Intersectionality is a key aspect of understanding fatphobia, as individuals experience discrimination differently based on factors such as race, sexual orientation, and socio-economic background.

The Health Implications of Fatphobia

While addressing the historical context of fatphobia, it’s essential to consider the health implications of weight discrimination.
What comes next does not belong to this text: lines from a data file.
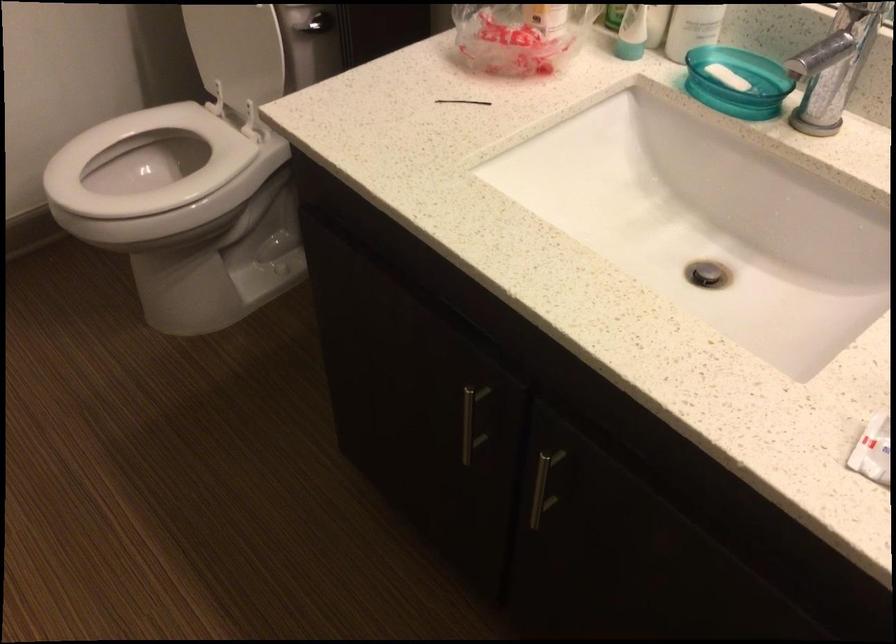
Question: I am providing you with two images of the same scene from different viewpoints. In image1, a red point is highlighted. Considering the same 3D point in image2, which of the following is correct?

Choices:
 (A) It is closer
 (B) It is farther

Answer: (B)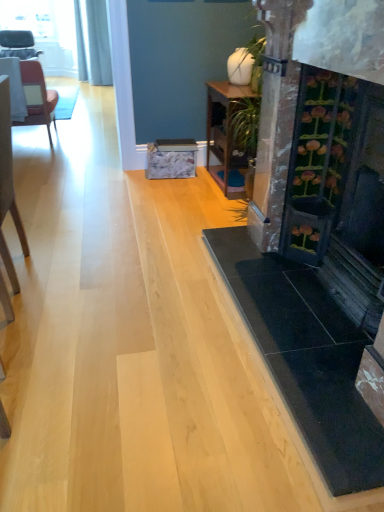
The width and height of the screenshot is (384, 512). I want to click on vacant area that is situated to the right of light brown wooden chair at left, which is the 3th chair in left-to-right order, so click(87, 266).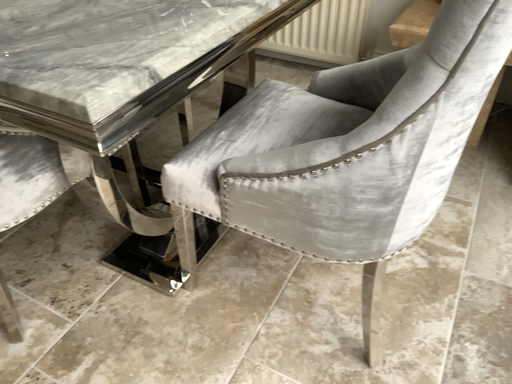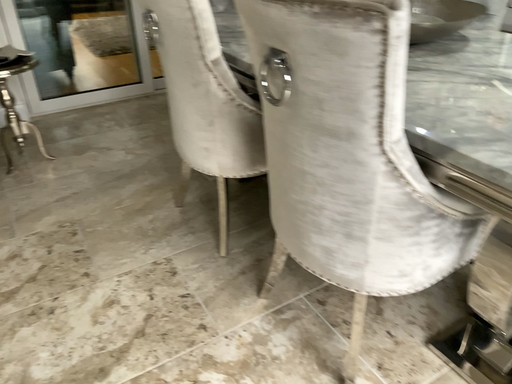
Question: How did the camera likely rotate when shooting the video?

Fatphobia can have detrimental effects on both physical and mental health.(SOURCE: Impact of weight bias and stigma on quality of care and outcomes for patients with obesity

Some consequences include:

  • Mental Health Issues: Individuals experiencing fatphobia may suffer from low self-esteem, depression, and eating disorders.

  • Avoidance of Healthcare: Fear of judgment and discrimination may lead individuals to avoid seeking medical care, which can have serious health consequences.

  • Delayed Diagnoses: Stigmatization can lead to delayed diagnoses and treatments as healthcare providers may misattribute symptoms to an individual’s weight.

  • Reduced Quality of Care: People who experience weight bias are more likely to receive subpar healthcare and face discriminatory practices from medical professionals.

  • Weight Cycling: Frequent dieting and extreme weight loss measures promoted by fatphobic culture can lead to weight cycling, which is associated with adverse health effects.

Understanding the historical context of fatphobia is essential for recognizing its roots and addressing the harmful effects it has on individuals and society. By examining how beauty standards and perceptions of body size have evolved over time, we can work towards dismantling the discriminatory practices and attitudes that persist today. Promoting body positivity, diversity, and inclusivity while challenging unrealistic beauty ideals is a crucial step in combating fatphobia and fostering a more inclusive and accepting society.